The Peterson-Pew Commission on Budget Reform has pushed heavily for action to stem the federal debt. Bills for a budget task force were sponsored in both houses of Congress. The Senate bill was narrowly defeated, and the House bill was tabled; but that was not the end of it. In Obama's State of the Union speech on January 27, he said he would be creating a presidential budget task force by executive order to address the federal government's deficit and debt crisis, and that the task force would be modeled on the bills Congress had failed to pass. If Congress would not impose "fiscal responsibility" on the nation, the president would. "It keeps me awake at night, looking at all that red ink," he said. The executive order was signed on February 17.

What the president seems to have missed is that all of our money except coins now comes into the world as "red ink," or debt. It is all created on the books of private banks and lent into the economy. If there is no debt, there is no money; and private debt has collapsed. This year to date, US lending has been contracting at the fastest rate in recorded history. A credit freeze has struck globally; and when credit shrinks, the money supply shrinks with it. That means there is insufficient money to buy goods, so workers get laid off and factories get shut down, perpetuating a vicious spiral of economic collapse and depression. To reverse that cycle, credit needs to be restored; and when the banks can't do it, the government needs to step in and start "monetizing" debt itself, or turning debt into dollars.

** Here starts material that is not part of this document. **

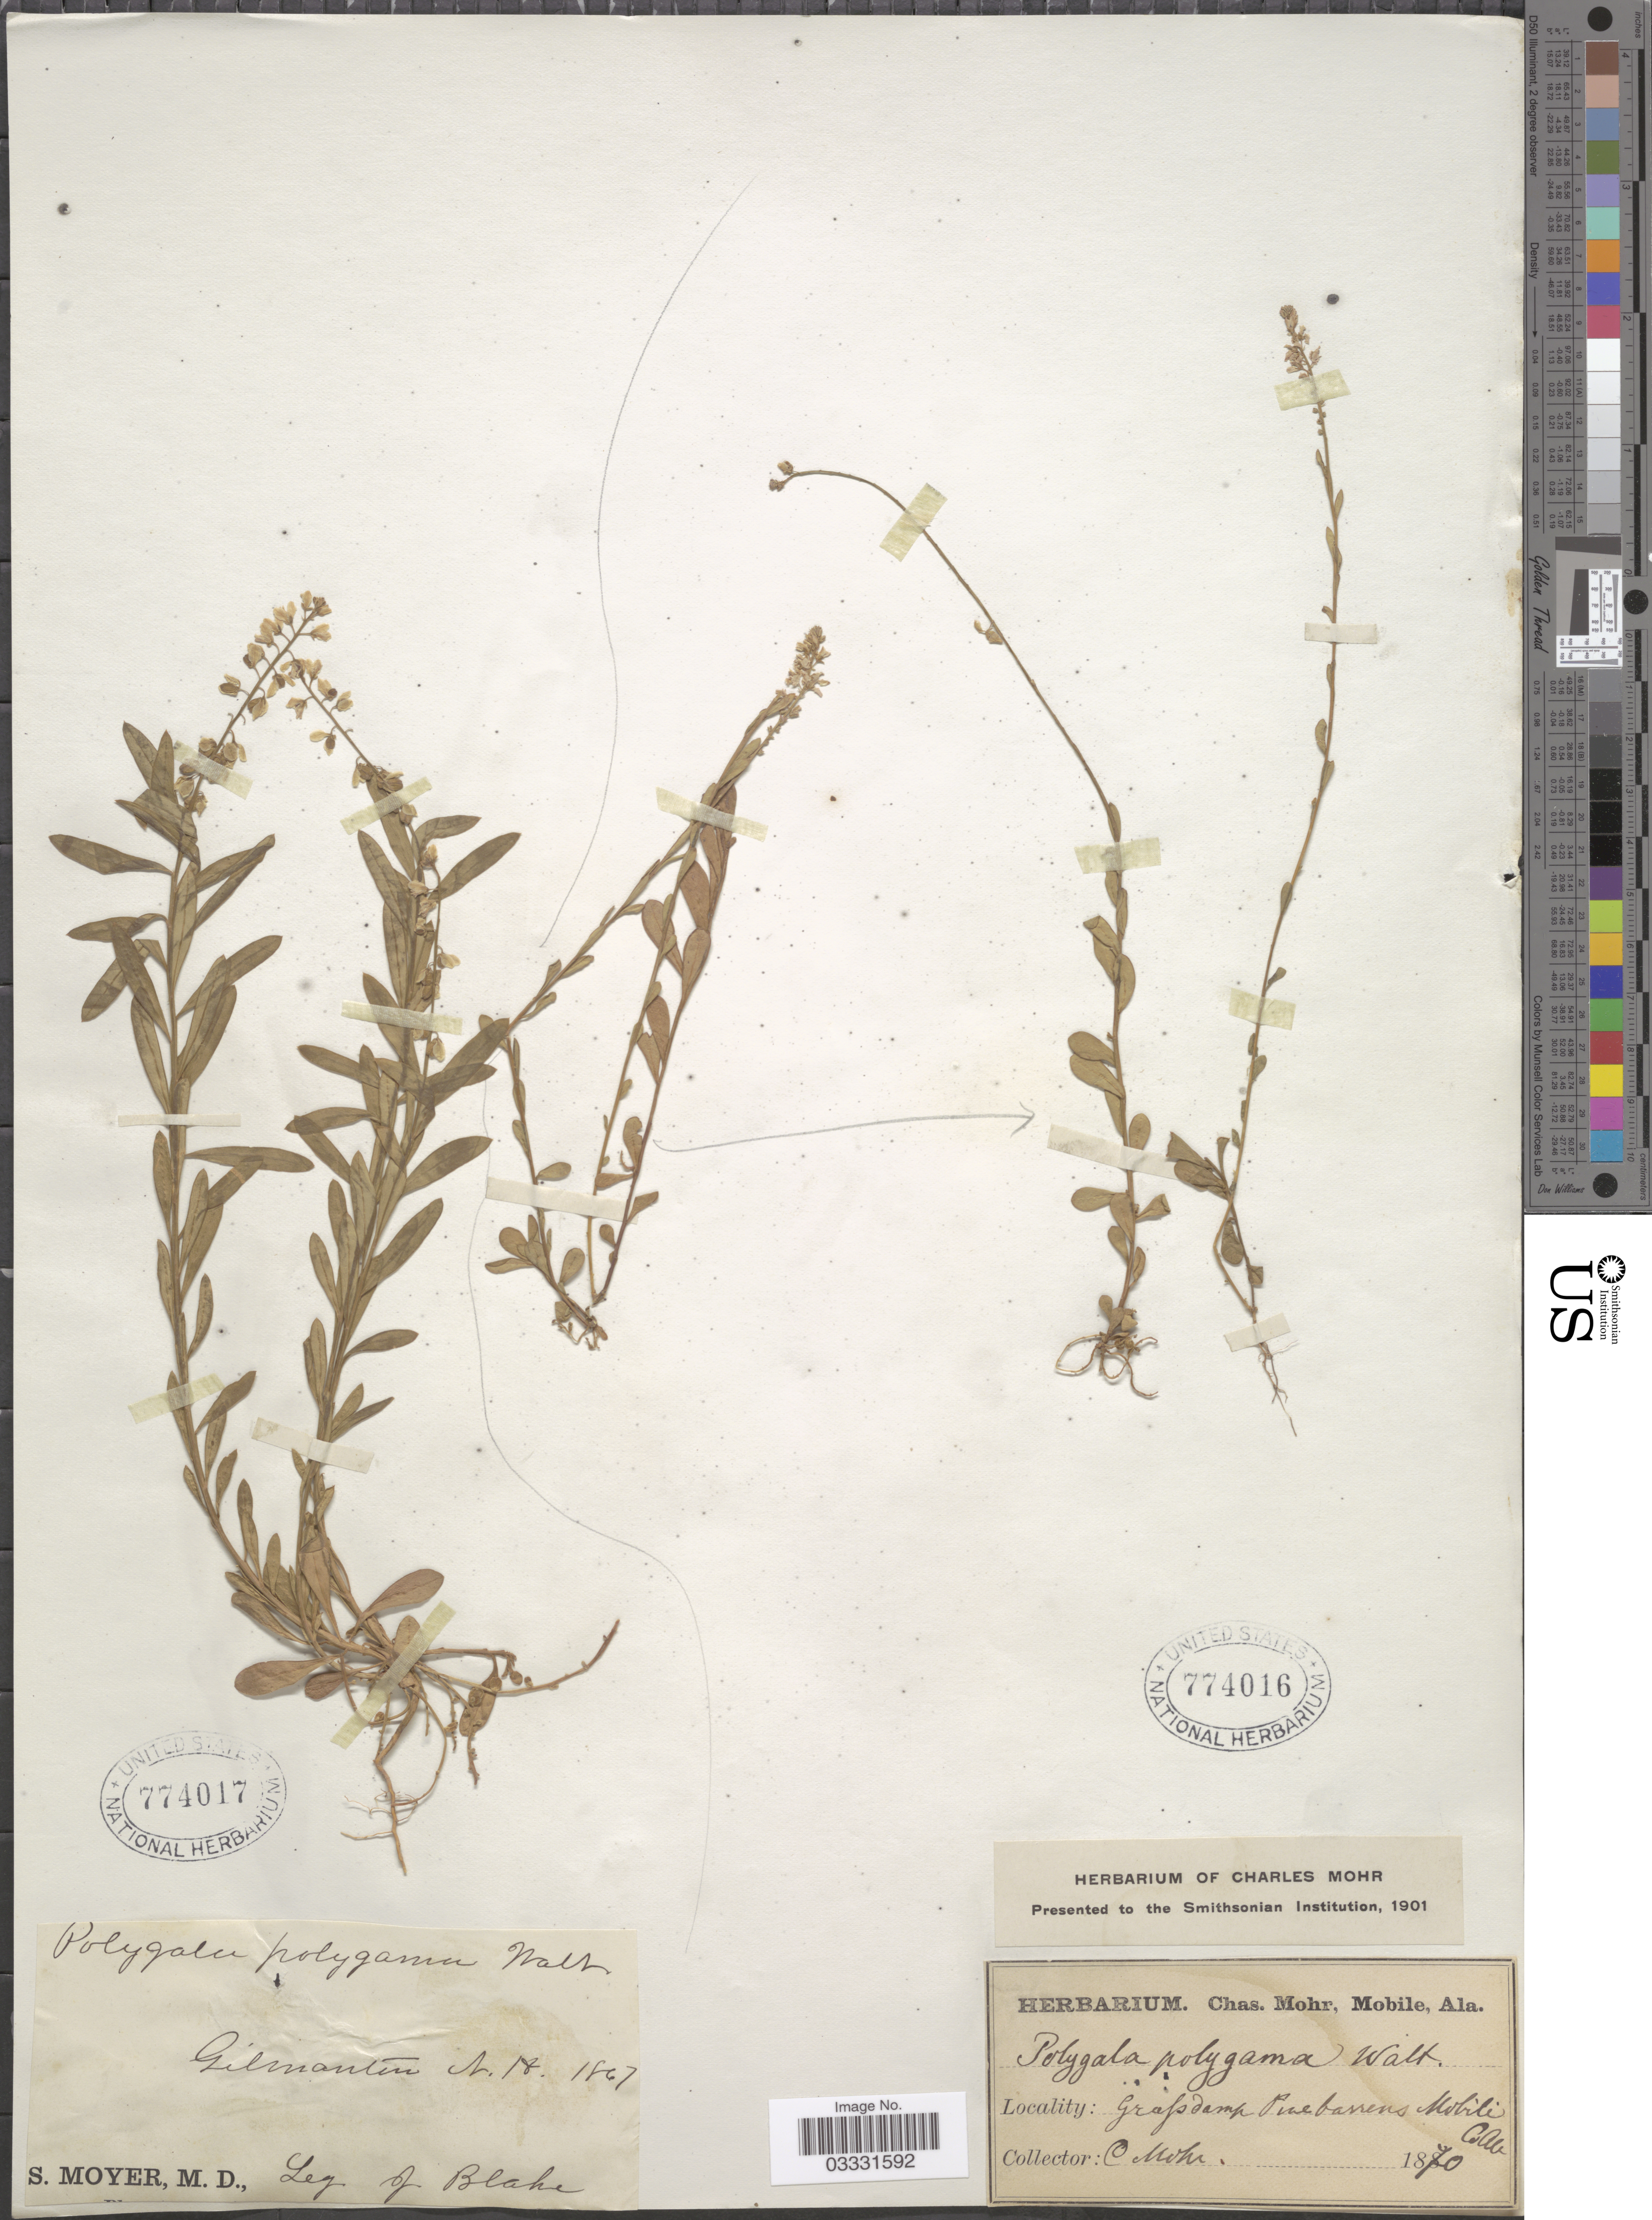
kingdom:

Although lending remains far below earlier levels, banks say they are making as many loans as they are allowed to make under existing banking rules. The real bottleneck is with the "shadow lenders" - those investors who, until late 2007, bought massive amounts of bank loans bundled up as "securities," taking those loans off the banks' books, making room for yet more loans to be originated out of the banks' capital and deposit bases. Because of the surging defaults on subprime mortgages, investors have now shied away from buying the loans, forcing banks and Wall Street firms to hold them on their books and take the losses. In the boom years, the shadow lending market was estimated at $10 trillion. That market has now collapsed, leaving a massive crater in the money supply. That hole needs to be filled and only the government is in a position to do it. Paying down the federal debt when money is already scarce just makes matters worse. When the deficit has been reduced historically, the money supply has been reduced along with it, throwing the economy into recession.